Le parti de Guy Nzouba Ndama a célébré son premier anniversaire, samedi 10 mars, à Libreville. Il en a profité pour réaffirmer son ambition d’accéder au pouvoir, en commençant par les prochaines législatives, dont il attend une date fixe de la part du gouvernement.

Les Démocrates ont célébré leur 1er anniversaire, le 11 mars 2018, à Libreville. © Gabonreview

 

Né, le 11 mars 2017, des cendres de l’Alliance pour le nouveau Gabon (ANG) de Séraphin Akuré-Davain, le parti d’opposition dénommé Les Démocrates comptabilise un an d’existence cette année. A l’occasion de la célébration de son premier anniversaire à Libreville, son président a rappelé que leur «ambition était de proposer aux Gabonais, non pas un simple parti au sens banal de cette expression, mais davantage un cadre de reconstruction idéelle d’une part, d’autre part (de proposer) un véritable instrument de résistance à travers lequel (ils avaient) à cœur d’évincer le sentiment de résignation née de l’épilogue douloureuse de la dernière élection présidentielle».

Le but de Guy Nzouba Ndama et les siens était alors d’en faire un parti visant essentiellement la conquête du pouvoir. Si leurs ambitions n’ont pas changé, le président des Démocrates a indiqué que «seul l’exercice du pouvoir permet de donner un contenu concret et légitime à (leurs) idées aussi brillantes soient-elles». Les militants et lui-même ont dit refuser de verser dans «la coquetterie consistant à se satisfaire de l’opposition comme statut et de la simple gestion oiseuse de la parole comme finalité».

Douze mois après, Guy Nzouba Ndama assure que leur objectif est en passe d’être atteint, d’autant plus que le parti, membre de la Coalition pour la nouvelle République (CNR) réunie autour de Jean Ping, a acquis une certaine notoriété auprès du public. «A travers tout le pays, nous avons pu expliquer nos idées, installer des délégations. Nous avons littéralement labouré le terrain sans tambour ni trompette. Aujourd’hui, Les Démocrates alimentent les conversations amicales et familiales. Plusieurs concitoyens sont fiers d’en revendiquer l’identité comme leur marque déposée, et nous pouvons désormais nous prévaloir d’un certain potentiel électoral», s’est vanté l’ancien président de l’Assemblée nationale.

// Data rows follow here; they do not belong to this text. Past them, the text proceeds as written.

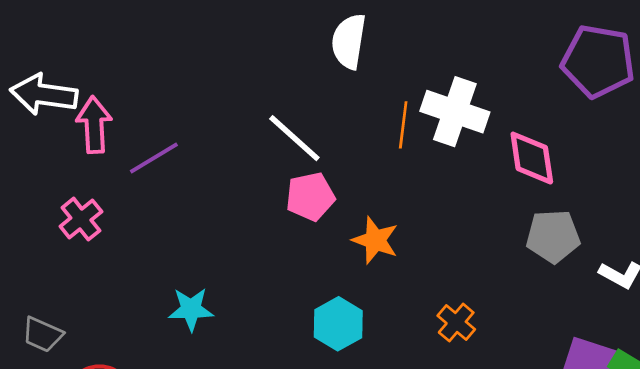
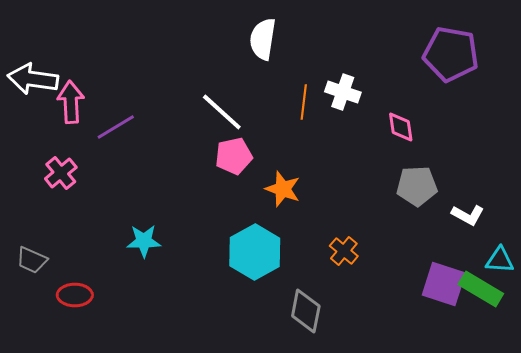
white cross: (455, 112) -> (343, 92), size x0.7
pink diamond: (532, 158) -> (401, 127), size x0.7
cyan hexagon: (338, 324) -> (255, 252), size x1.4

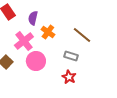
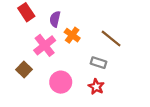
pink circle: (36, 61) -> (61, 82), moved

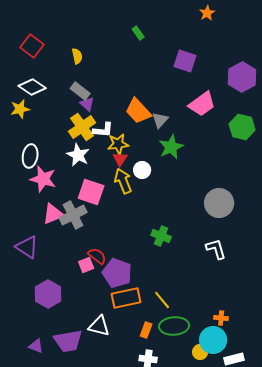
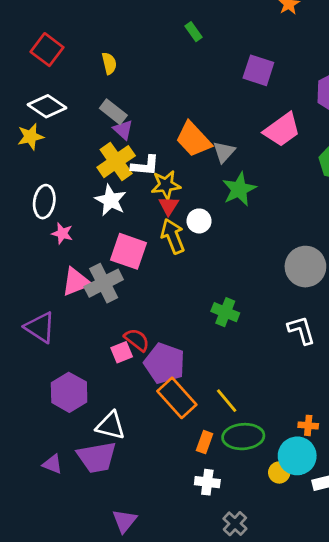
pink star: (43, 179) -> (62, 233), size x0.6
orange rectangle: (126, 298) -> (177, 398), turned 60
white triangle: (99, 326) -> (111, 425), moved

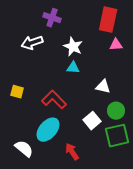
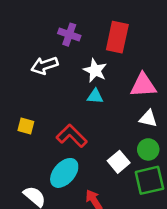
red rectangle: (108, 20) -> (117, 37), moved
pink triangle: (116, 45) -> (143, 85), moved, size x1.6
white triangle: (103, 87) -> (148, 119), moved

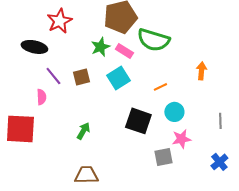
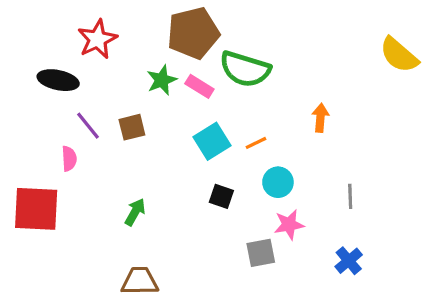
cyan square: (118, 78) -> (212, 141), moved
black square: (138, 121) -> (221, 196), size x0.6

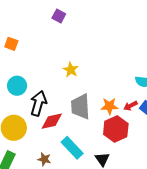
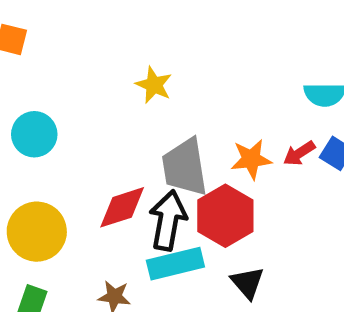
black arrow: (38, 103) -> (168, 220), moved
red hexagon: (116, 129) -> (225, 216), moved
cyan rectangle: (72, 148) -> (175, 264), turned -55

Revendiquant plusieurs centaines d’adhésions enregistrées tout au long de l’année, dans les différentes provinces du Gabon, Les Démocrates sont impatients de prendre part à leurs premières élections, les législatives en l’occurrence. Problème. «Le gouvernement en place semble manifestement perplexe et confus à l’idée de les organiser. (…) Le flou persiste. Aucune date avancée pour les opérations d’enrôlement, aucune ombre perceptible à l’horizon concernant le fameux Centre gabonais des élections », s’est plaint Guy Nzouba Ndama. Pour Les Démocrates, la stratégie des autorités est claire : elles croient «faire du temps un allié susceptible d’anéantir la colère du peuple gabonais».

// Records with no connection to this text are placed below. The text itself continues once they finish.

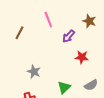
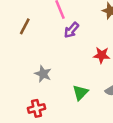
purple arrow: (69, 36) -> (71, 30), moved

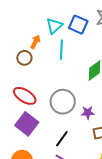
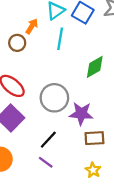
purple star: (88, 113) -> (81, 114), size x1.5

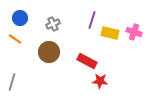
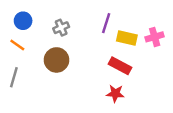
pink cross: (134, 32) -> (155, 37), turned -35
red rectangle: (87, 61) -> (120, 66), moved
gray line: (12, 82) -> (14, 77), moved

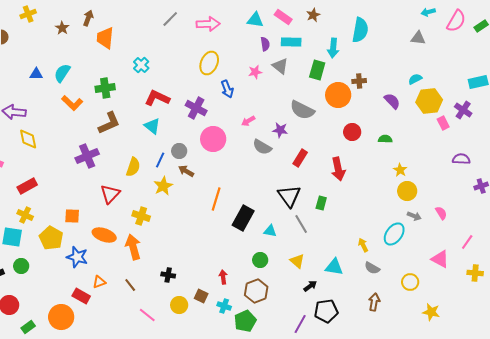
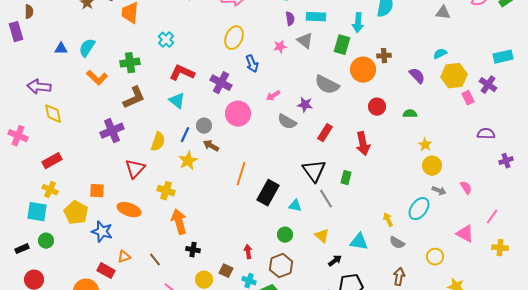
orange arrow: (133, 247) -> (179, 222), moved

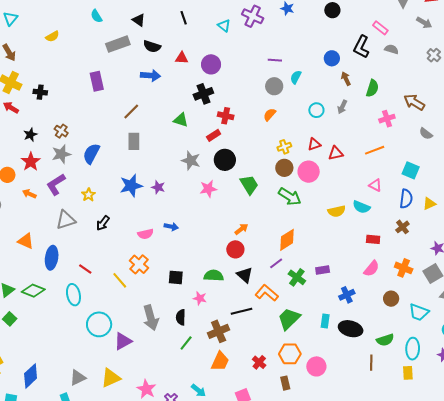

Or, a prévenu le président, «le gouvernement en place ignore qu’il ne fait qu’augmenter son exaspération et alimenter son sentiment de révolte. D’autant plus qu’au piétinement de l’Exécutif sur la question électorale, s’ajoutent une liste de promesses présidentielles qui ne cesse d’aiguiser les attentes : des accouchements gratuits à l’hydraulique villageoise, en passant par les hôpitaux mobiles et la restauration des bâtiments scolaires».

La célébration du premier anniversaire des Démocrates a été ponctuée par l’organisation de diverses activités, à l’instar de l’exposé de l’enseignant et acteur de la société civile Bertrand Noël Boundzanga, axé entre autres sur la nécessité de «résister» au pouvoir en place, y compris par l’action électorale.